Sonntag, 23. Juni 2024
Eine neue Hoffnung -14
"Das muss aber eine entbehrungsreiche Reise gewesen sein," meint sie.

"Das macht nichts. Das bin ich gewohnt," antworte ich und lächele sie an.

"Ich komme gerade von der Arbeit und möchte duschen," erklärt sie mir. "Ich hoffe, es macht dir nichts aus."

Ich schüttele mit beruhigender Miene den Kopf und entgegne ihr:

"Fühl' dich wie zuhause, Leni. Meine Anwesenheit soll nicht störend auf dich wirken!"

Sie lächelt mir zu und erhebt sich. Später höre ich Wasser laufen und als sie den Livingroom wieder betritt, hat sie ein enges Kleid mit Spaghetti-Trägern in lichtgelb an. Sehr feminin.

*

Endlich ist der Feierabend da. Der heutige Arbeitstag hat sich gezogen wie Kaugummi. Wie gut, dass ich mich heute Abend mit Freunden im Club verabredet habe. Dabei kann ich endlich abschalten.
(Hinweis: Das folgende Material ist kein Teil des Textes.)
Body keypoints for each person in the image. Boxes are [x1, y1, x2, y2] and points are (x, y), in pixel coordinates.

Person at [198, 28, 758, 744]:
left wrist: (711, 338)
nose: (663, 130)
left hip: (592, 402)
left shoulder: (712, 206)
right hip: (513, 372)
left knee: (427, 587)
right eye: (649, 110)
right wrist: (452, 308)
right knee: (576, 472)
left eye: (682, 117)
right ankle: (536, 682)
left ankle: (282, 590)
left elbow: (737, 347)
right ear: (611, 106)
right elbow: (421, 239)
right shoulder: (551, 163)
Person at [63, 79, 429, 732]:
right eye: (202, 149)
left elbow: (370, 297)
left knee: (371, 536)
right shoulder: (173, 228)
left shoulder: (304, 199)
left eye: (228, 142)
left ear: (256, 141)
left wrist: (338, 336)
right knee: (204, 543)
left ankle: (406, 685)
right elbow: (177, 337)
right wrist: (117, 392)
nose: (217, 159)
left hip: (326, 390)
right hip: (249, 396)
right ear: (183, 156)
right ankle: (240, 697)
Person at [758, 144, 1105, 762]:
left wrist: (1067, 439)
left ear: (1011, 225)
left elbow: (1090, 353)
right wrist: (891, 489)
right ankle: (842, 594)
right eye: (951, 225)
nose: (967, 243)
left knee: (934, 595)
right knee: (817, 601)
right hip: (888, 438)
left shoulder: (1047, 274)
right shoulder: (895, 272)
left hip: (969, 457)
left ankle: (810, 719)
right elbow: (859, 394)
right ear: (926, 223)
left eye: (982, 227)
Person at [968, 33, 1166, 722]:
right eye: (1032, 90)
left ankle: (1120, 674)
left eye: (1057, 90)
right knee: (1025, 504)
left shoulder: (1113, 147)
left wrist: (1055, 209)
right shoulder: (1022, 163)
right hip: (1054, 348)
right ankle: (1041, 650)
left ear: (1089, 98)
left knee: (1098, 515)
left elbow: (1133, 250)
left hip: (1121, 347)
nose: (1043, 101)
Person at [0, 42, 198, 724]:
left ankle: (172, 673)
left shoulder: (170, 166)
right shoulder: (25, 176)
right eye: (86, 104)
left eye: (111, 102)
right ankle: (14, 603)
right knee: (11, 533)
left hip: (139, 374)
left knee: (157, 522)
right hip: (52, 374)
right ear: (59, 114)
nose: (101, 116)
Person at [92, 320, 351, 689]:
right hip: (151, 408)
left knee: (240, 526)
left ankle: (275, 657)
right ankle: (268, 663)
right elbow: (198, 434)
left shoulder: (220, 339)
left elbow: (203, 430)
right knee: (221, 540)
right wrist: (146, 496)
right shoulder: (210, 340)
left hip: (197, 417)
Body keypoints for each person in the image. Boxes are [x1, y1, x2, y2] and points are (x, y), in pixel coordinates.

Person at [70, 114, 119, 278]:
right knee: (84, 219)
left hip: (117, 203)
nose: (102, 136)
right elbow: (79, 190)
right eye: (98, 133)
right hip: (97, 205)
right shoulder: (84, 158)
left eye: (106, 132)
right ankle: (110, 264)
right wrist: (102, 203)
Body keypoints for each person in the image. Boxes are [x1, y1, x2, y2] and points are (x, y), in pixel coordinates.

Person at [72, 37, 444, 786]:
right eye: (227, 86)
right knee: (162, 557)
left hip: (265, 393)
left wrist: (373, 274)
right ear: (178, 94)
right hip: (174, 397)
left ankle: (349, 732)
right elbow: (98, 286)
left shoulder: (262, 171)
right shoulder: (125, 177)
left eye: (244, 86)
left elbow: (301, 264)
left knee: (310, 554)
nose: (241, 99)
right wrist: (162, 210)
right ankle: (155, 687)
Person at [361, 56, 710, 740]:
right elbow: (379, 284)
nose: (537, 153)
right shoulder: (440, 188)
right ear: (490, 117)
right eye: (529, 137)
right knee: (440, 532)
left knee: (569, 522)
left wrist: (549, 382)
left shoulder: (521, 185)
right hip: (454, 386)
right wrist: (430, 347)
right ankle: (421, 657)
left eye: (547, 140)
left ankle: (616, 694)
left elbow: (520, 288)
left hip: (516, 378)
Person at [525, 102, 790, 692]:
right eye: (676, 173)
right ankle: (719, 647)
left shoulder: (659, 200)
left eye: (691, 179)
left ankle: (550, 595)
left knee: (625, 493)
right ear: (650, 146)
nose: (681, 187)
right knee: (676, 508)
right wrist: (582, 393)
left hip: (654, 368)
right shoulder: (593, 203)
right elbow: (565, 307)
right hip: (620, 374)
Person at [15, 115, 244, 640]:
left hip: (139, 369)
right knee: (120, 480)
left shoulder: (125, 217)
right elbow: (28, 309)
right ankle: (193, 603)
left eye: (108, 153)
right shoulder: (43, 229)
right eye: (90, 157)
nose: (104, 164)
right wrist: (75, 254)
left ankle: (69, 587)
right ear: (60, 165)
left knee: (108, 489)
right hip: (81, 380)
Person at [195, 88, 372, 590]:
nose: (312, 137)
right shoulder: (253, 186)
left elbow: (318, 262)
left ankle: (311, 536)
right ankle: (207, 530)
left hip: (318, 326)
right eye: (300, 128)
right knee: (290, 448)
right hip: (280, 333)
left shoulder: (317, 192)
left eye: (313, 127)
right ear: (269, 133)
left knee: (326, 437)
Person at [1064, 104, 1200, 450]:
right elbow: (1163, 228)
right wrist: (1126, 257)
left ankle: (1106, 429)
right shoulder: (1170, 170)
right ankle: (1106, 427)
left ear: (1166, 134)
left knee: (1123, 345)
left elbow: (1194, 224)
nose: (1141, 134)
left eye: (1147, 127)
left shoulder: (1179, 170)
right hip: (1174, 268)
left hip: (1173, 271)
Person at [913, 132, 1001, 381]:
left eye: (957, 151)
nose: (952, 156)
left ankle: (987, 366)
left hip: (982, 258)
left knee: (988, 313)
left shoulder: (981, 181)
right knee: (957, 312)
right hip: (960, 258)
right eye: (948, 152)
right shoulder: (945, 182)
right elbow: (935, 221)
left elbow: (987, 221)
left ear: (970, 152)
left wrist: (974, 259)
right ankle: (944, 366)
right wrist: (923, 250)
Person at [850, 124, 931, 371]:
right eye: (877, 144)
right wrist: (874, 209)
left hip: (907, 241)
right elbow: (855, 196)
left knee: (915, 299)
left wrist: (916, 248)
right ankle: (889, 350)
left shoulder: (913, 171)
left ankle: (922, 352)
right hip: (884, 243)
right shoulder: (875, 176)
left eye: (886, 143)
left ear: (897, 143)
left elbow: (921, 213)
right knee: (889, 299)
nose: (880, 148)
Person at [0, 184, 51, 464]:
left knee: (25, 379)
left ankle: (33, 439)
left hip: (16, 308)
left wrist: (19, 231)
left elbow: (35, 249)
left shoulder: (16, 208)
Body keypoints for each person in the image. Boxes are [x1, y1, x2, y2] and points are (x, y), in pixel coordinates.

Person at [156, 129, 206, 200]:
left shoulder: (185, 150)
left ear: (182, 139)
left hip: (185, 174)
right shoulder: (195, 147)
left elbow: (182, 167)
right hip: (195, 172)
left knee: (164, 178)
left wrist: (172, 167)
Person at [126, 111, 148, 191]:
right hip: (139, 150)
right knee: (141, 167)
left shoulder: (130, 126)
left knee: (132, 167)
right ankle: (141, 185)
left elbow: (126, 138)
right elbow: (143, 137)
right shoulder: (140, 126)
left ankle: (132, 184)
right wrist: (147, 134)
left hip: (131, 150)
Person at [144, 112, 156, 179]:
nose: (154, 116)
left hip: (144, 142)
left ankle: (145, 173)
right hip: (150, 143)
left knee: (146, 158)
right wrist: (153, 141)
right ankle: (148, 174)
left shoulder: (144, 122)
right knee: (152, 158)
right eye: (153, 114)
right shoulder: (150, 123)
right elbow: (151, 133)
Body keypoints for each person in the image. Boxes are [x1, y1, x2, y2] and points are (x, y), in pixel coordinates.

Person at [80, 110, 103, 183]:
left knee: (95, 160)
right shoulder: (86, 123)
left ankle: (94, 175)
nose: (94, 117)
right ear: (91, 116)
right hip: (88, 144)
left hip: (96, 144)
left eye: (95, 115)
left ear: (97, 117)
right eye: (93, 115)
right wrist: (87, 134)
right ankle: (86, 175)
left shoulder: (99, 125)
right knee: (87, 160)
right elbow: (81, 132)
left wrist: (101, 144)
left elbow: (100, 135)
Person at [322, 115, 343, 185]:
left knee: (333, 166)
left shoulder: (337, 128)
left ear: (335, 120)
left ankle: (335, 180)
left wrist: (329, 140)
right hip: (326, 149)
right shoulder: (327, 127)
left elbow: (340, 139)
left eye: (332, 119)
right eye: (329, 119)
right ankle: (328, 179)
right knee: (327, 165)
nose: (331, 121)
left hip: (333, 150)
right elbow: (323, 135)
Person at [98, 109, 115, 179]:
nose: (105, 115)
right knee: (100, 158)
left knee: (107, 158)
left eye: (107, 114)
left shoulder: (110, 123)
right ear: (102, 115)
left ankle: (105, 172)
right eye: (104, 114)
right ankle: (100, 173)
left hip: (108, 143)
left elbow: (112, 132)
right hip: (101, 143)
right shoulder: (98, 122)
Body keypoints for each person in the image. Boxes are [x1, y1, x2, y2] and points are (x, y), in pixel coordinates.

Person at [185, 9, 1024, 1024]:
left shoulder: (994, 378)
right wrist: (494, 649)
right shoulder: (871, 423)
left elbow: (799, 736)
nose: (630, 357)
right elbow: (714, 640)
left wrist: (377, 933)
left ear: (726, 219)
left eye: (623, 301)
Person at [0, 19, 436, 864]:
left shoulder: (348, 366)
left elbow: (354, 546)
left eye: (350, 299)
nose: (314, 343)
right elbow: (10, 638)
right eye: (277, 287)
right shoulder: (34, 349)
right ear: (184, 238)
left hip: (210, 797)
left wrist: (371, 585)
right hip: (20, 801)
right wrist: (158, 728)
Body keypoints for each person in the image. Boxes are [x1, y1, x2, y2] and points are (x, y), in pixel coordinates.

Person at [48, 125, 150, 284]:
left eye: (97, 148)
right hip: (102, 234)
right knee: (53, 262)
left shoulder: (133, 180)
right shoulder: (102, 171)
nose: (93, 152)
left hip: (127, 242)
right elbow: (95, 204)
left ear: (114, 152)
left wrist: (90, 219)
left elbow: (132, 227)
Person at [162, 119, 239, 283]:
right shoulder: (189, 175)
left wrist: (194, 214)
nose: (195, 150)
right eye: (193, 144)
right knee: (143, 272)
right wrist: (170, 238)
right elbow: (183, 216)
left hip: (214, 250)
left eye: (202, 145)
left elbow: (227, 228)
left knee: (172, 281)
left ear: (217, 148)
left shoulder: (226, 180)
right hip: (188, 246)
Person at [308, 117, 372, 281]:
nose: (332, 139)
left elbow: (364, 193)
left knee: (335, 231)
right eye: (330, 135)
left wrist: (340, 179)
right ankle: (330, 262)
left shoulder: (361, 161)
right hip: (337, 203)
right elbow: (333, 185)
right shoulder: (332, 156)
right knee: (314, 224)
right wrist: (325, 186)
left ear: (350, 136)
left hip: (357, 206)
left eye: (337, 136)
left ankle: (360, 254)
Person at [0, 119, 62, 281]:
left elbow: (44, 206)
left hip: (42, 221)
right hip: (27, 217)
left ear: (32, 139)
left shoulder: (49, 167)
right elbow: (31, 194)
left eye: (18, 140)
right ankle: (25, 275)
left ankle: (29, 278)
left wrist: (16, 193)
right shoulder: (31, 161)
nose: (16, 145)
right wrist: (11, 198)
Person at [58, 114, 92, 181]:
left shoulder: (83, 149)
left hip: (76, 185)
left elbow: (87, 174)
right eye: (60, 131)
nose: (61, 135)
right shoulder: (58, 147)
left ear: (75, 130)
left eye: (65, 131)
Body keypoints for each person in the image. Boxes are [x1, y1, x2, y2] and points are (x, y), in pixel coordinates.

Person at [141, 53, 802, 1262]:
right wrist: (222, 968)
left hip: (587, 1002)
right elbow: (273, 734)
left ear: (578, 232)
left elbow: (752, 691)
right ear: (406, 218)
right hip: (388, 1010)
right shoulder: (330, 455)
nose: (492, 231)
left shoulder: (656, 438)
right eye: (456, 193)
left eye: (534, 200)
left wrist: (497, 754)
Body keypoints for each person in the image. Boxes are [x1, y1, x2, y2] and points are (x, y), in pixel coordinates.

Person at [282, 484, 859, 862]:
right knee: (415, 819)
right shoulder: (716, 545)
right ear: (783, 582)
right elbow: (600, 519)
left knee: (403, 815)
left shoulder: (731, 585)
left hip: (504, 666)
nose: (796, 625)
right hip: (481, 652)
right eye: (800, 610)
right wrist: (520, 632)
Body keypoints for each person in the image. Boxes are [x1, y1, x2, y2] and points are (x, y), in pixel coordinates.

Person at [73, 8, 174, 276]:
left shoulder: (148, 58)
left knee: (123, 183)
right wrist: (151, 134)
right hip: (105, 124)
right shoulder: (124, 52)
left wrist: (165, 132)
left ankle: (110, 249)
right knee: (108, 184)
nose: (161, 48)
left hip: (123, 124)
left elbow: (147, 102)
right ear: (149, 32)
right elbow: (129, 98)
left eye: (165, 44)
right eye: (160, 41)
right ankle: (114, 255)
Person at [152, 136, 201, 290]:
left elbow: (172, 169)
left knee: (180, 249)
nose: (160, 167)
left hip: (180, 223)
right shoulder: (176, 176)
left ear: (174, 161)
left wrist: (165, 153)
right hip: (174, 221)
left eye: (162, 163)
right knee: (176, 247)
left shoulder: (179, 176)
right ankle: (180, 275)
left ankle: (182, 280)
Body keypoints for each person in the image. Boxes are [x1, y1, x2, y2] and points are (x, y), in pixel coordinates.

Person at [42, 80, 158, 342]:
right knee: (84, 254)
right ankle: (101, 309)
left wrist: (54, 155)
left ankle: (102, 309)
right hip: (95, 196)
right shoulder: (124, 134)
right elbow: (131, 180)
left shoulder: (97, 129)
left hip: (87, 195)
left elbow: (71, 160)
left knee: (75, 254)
Ich setze mich in meinen Wagen, kurve vom Firmenparkplatz herunter und fädele mich in den Verkehr ein. Die CD im Autoradio spielt meine Lieblingsmusik.

Zwanzig Minuten später erreiche ich das Mehrfamilienhaus, in dem mein Zwei-Zimmer-Appartement liegt. Ich betätige das Rolltor über Funk und parke in der ebenerdigen Gemeinschaftsgarage. Danach verlasse ich die Garage wieder und will zum Hauseingang gehen. Auf dem Bürgersteig ist wenig los. Nur ein Passant kommt mir entgegen.

Irgendwie kommt mir der Mann bekannt vor. Er trägt eine Jeans und ein safrangelbes T-Shirt. Darüber hat er eine sandfarbene Jacke an. Normales Outfit also. Was mich jedoch fesselt, ist das Gesicht. Der Mann hat eine braune Hautfarbe, schwarzes Haar und scheint etwas jünger als ich zu sein. Seine Gesichtszüge erinnern mich an etwas. Nur an was?

Als wir in etwa auf gleicher Höhe sind, grüßt er mich: "Hello!"

Der Akzent, mit dem er das englische Wort ausspricht, lässt mich genauer hinschauen. Ich kenne diesen jungen Mann! Nur woher genau?

Plötzlich fällt es mir ein. Aber kann das sein? Ich vergewissere mich und frage ihn:

"Ashok? Is it you?"

Der junge Mann lächelt, faltet die Hände und führt die Fingerspitzen an sein Kinn. Das ist er! Das kann nur er sein!

"Ja, Leni. Ich bin es! Und ich kann jetzt Deutsch mit dir reden," antwortet er mir auf Deutsch.

"Meine Güte, bist du groß geworden! Erzähle! Hast du Zeit, kurz mit zu mir zu kommen?" stammele ich.

Er nickt mir zu und bestätigt es mir. Ich wende mich also zur Haustür, schließe auf und lasse ihn an mir vorbei. Während wir die Treppe in den zweiten Stock emporsteigen, frage ich ihn neugierig:

"Wie bist du denn hierhergekommen?"

"Das war eine Reise von ungefähr zwei Jahren. Unterbrochen von Arbeit und Lernen."

"Oh!" mache ich.

Welche Entbehrungen muss er wohl auf sich genommen haben! In meiner Wohnung biete ich ihm im Wohnzimmer Platz an. Ich bin peinlich berührt, als er sich im Schneidersitz auf den Teppich setzt und meine:

"Du darfst dich ruhig in den Sessel setzen."